When they were together, they didn’t talk about the baby or the future.
Now she was standing in the living room, staring at the pictures on the fireplace mantel. Absently, she stroked her still-flat abdomen.
As he walked down the stairs, he wondered what she was thinking. The steps creaked beneath his weight, and at the sound, she looked up, giving him a tired smile. “Hey ya, Nicky,” she said.
He went to her, slipped his arms around her, and pulled her against him. She leaned her head back against his shoulder. Tentatively, he reached a hand out, let it settle on her stomach. For a single heartbeat, he allowed himself to dream that the child was his, that she was his, and this moment was the beginning instead of the end.
“What are you thinking?” he asked quietly, hating the fear that came with the simple question of lovers everywhere.
“I was thinking about your job. ” She twisted in his arms and looked up at him. “I . . . want to know that you’ll be going back to it. ”
It hurt, that quiet statement of caring. He knew what she needed from him right now, a smile, a joke, a gesture that reassured her that he would be all right without her. But he didn’t have that kind of strength; he wished he did. “I don’t know, Annie . . . ”
“I know you were a good cop, Nick. I’ve never known anyone with such a capacity for caring. ”
“It almost broke me . . . the caring. ” The words held two meanings, and he knew that she understood.
“But would you give it all up . . . the caring and the love and trying . . . would you give it up because in the end there is pain?”
He touched her face gently. “You’re not asking about my job. . . . ”

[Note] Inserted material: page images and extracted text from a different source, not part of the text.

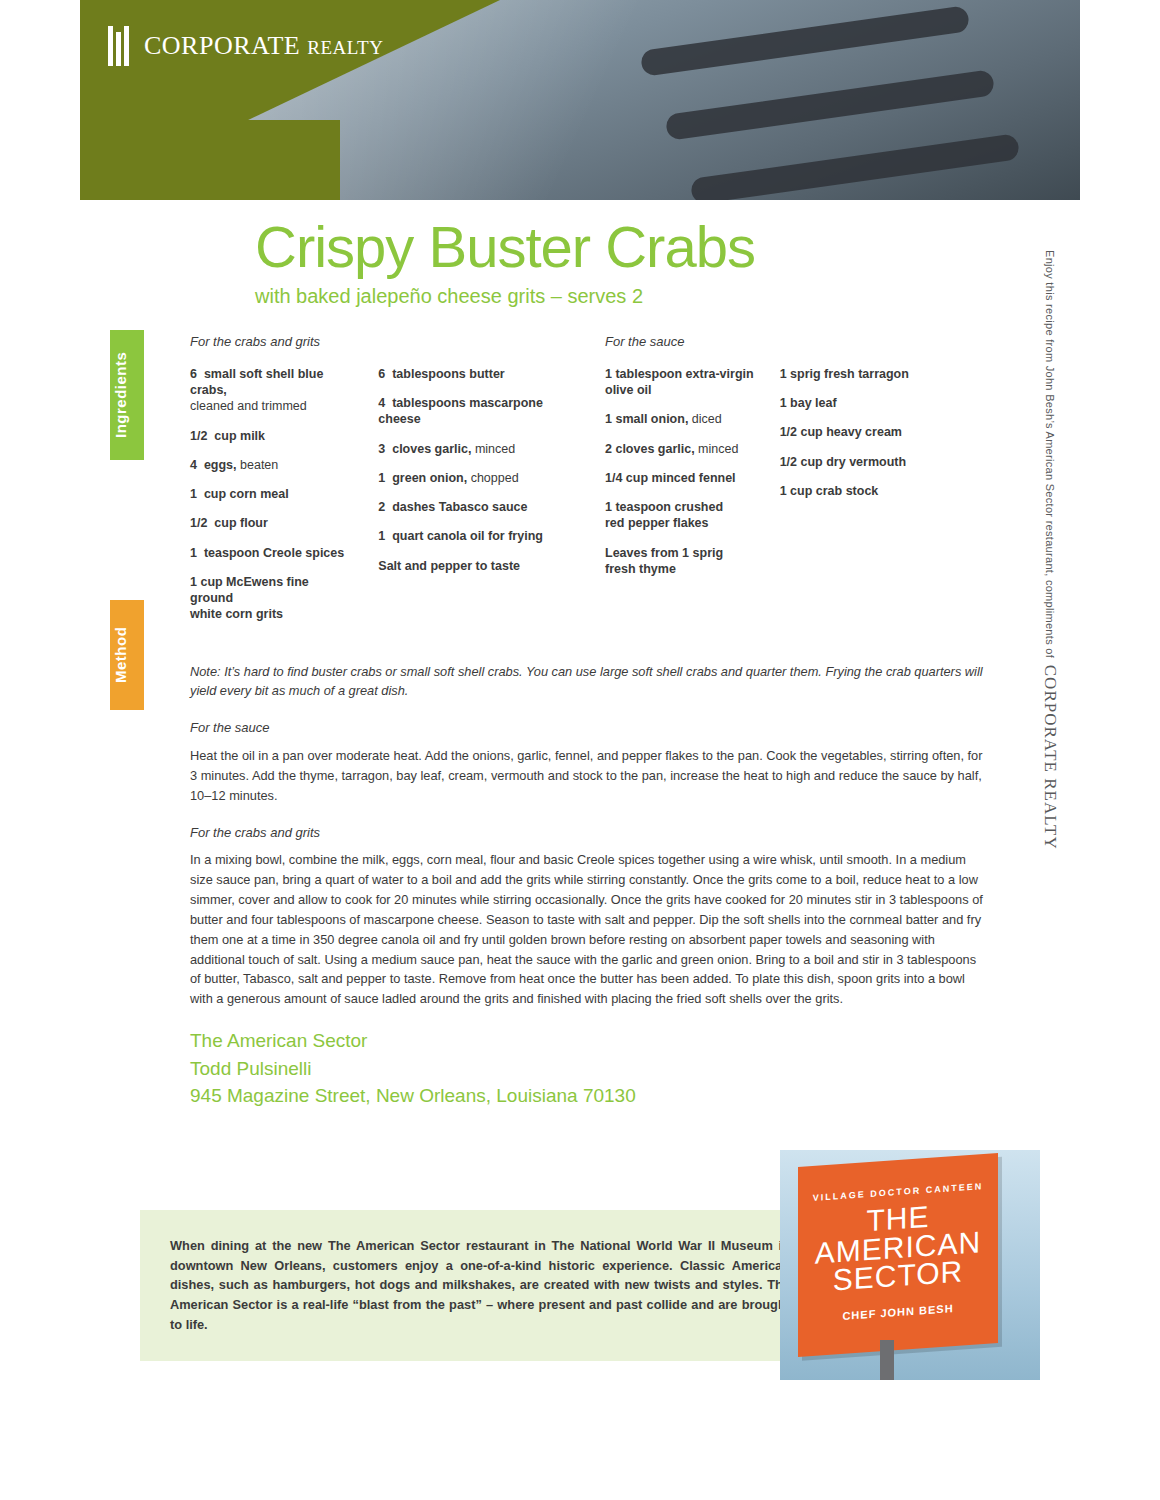Corporate Realty
Ingredients
Method
Enjoy this recipe from John Besh’s American Sector restaurant, compliments of Corporate Realty
Crispy Buster Crabs
with baked jalepeño cheese grits – serves 2
For the crabs and grits
6 small soft shell blue crabs,
cleaned and trimmed
1/2 cup milk
4 eggs, beaten
1 cup corn meal
1/2 cup flour
1 teaspoon Creole spices
1 cup McEwens fine ground
white corn grits
6 tablespoons butter
4 tablespoons mascarpone cheese
3 cloves garlic, minced
1 green onion, chopped
2 dashes Tabasco sauce
1 quart canola oil for frying
Salt and pepper to taste
For the sauce
1 tablespoon extra-virgin
olive oil
1 small onion, diced
2 cloves garlic, minced
1/4 cup minced fennel
1 teaspoon crushed
red pepper flakes
Leaves from 1 sprig
fresh thyme
1 sprig fresh tarragon
1 bay leaf
1/2 cup heavy cream
1/2 cup dry vermouth
1 cup crab stock
Note: It’s hard to find buster crabs or small soft shell crabs. You can use large soft shell crabs and quarter them. Frying the crab quarters will yield every bit as much of a great dish.
For the sauce
Heat the oil in a pan over moderate heat. Add the onions, garlic, fennel, and pepper flakes to the pan. Cook the vegetables, stirring often, for 3 minutes. Add the thyme, tarragon, bay leaf, cream, vermouth and stock to the pan, increase the heat to high and reduce the sauce by half, 10–12 minutes.
For the crabs and grits
In a mixing bowl, combine the milk, eggs, corn meal, flour and basic Creole spices together using a wire whisk, until smooth. In a medium size sauce pan, bring a quart of water to a boil and add the grits while stirring constantly. Once the grits come to a boil, reduce heat to a low simmer, cover and allow to cook for 20 minutes while stirring occasionally. Once the grits have cooked for 20 minutes stir in 3 tablespoons of butter and four tablespoons of mascarpone cheese. Season to taste with salt and pepper. Dip the soft shells into the cornmeal batter and fry them one at a time in 350 degree canola oil and fry until golden brown before resting on absorbent paper towels and seasoning with additional touch of salt. Using a medium sauce pan, heat the sauce with the garlic and green onion. Bring to a boil and stir in 3 tablespoons of butter, Tabasco, salt and pepper to taste. Remove from heat once the butter has been added. To plate this dish, spoon grits into a bowl with a generous amount of sauce ladled around the grits and finished with placing the fried soft shells over the grits.
The American Sector
Todd Pulsinelli
945 Magazine Street, New Orleans, Louisiana 70130
When dining at the new The American Sector restaurant in The National World War II Museum in downtown New Orleans, customers enjoy a one-of-a-kind historic experience. Classic American dishes, such as hamburgers, hot dogs and milkshakes, are created with new twists and styles. The American Sector is a real-life “blast from the past” – where present and past collide and are brought to life.
VILLAGE DOCTOR CANTEEN
THE
AMERICAN
SECTOR
CHEF JOHN BESH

“It’s all the same, Nick. All we have is the time, the effort. The end . . . the pain . . . that’s out of our control. ”
“Is it?”
A single tear streaked down her face, and though he longed to wipe it away, he was afraid that the tiny bead of moisture would scald his flesh. He knew that this moment would stay with him forever, even after he wanted to forget. “I’ll never forget us, Annie. ”
This time he didn’t care how much it hurt; he let himself dream that the baby she carried was his.

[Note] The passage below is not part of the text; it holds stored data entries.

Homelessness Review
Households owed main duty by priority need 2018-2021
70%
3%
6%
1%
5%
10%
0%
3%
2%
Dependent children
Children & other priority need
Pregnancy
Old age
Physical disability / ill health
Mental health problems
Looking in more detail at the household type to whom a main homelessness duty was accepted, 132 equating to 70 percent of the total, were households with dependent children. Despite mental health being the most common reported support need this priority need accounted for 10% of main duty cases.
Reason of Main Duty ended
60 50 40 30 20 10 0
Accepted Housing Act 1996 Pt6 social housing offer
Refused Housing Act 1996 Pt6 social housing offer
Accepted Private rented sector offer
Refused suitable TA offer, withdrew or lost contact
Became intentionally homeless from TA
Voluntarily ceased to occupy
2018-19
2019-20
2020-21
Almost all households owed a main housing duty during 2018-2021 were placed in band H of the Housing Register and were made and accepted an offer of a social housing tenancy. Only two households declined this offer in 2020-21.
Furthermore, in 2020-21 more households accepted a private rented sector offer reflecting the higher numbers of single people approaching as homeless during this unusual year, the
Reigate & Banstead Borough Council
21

Annie showed up at her dad’s house bright and early. For a moment after she got out of the car, she simply stood there, staring at her childhood home as if she’d never seen it before. The windows glowed with golden light, and a riot of colorful flowers hugged the latticework below the wrap-around porch. She wouldn’t be here to see the chrysanthemums bloom this year, and though she hadn’t seen them flower for many, many years, now it saddened her.
She would miss seeing her dad. It was funny; in California she had gone for long stretches of time without seeing him—sometimes as much as a whole year would slip by without a visit—and she hadn’t had the ache of longing that now sat on her chest like a stone. She felt almost like a girl again, afraid to leave home for the first time.

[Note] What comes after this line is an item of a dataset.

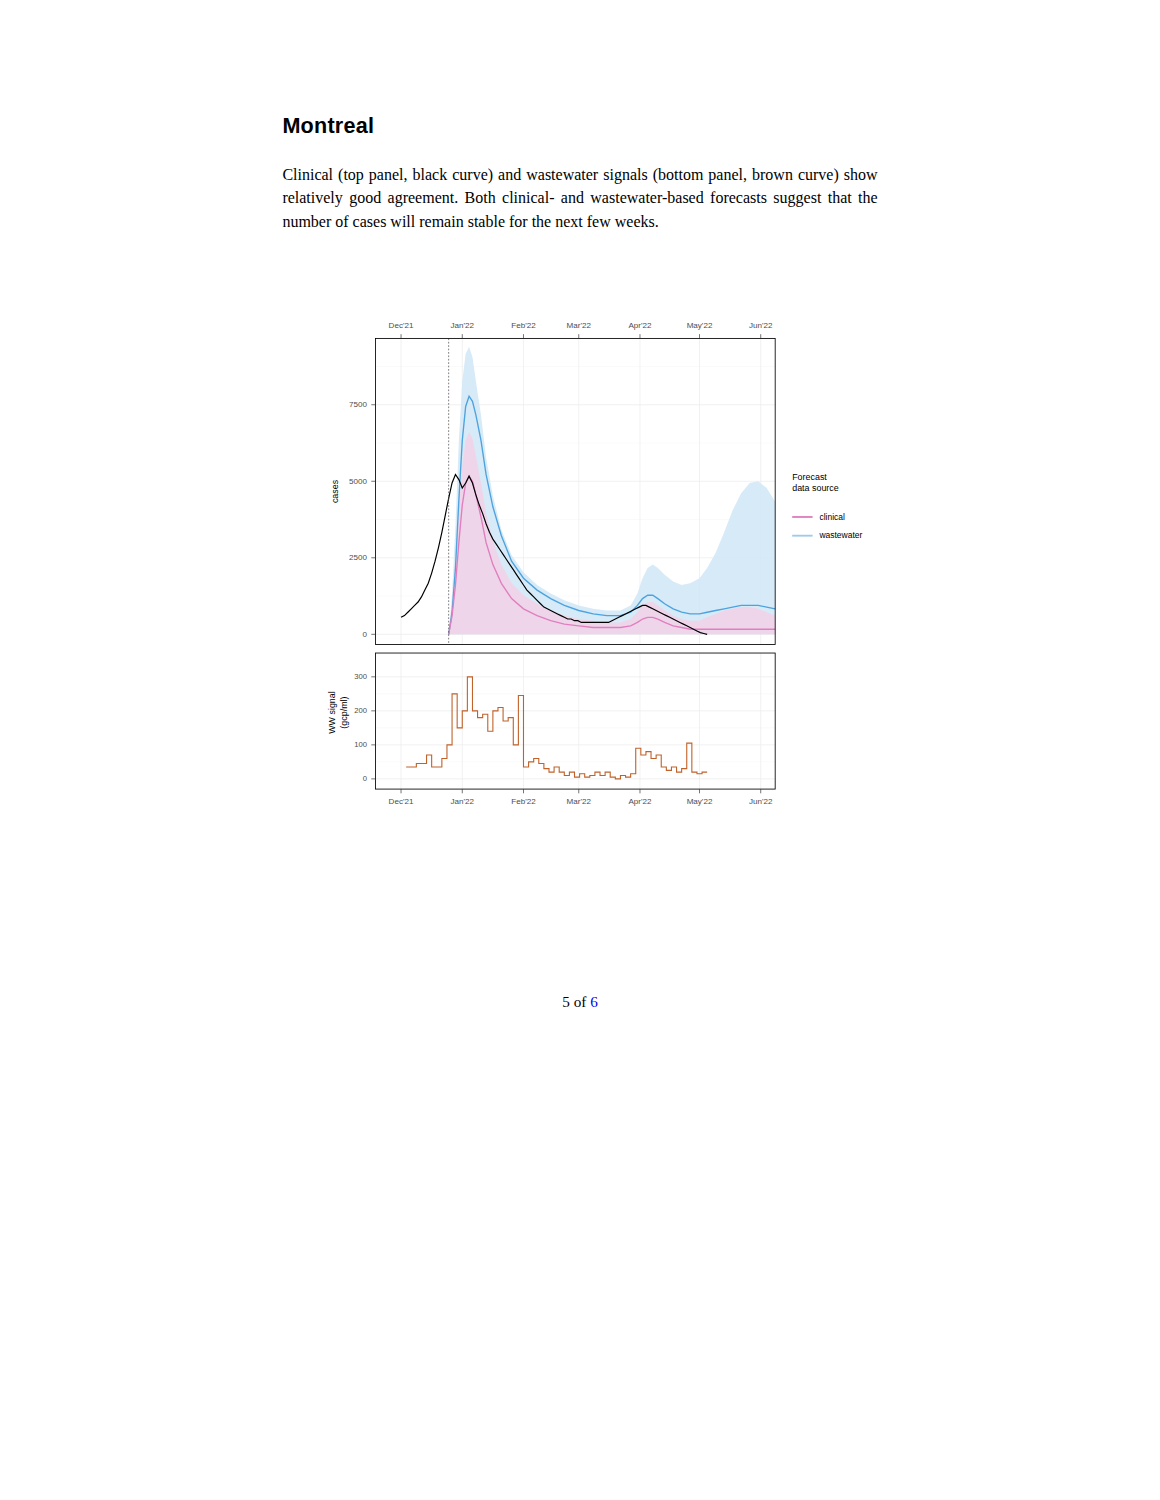Montreal
Clinical (top panel, black curve) and wastewater signals (bottom panel, brown curve) show relatively good agreement. Both clinical- and wastewater-based forecasts suggest that the number of cases will remain stable for the next few weeks.
Dec'21 Jan'22 Feb'22 Mar'22 Apr'22 May'22 Jun'22 0 2500 5000 7500 cases Forecast data source clinical wastewater 0 100 200 300 WW signal (gcp/ml) Dec'21 Jan'22 Feb'22 Mar'22 Apr'22 May'22 Jun'22
5 of 6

With a sigh, she slammed her car door shut and walked up to the house.
She hadn’t even reached the porch when Hank flung the door open. “Well, it’s about time, I haven’t seen you in days. I was—”
“It’s time, Dad. ”
“Already?”
She nodded. “I’m leaving tomorrow morning. ”
“Oh. ” He slipped through the door, closing it behind him. He sidestepped around her and sat down on the wicker love seat. Then he motioned for her to sit beside him.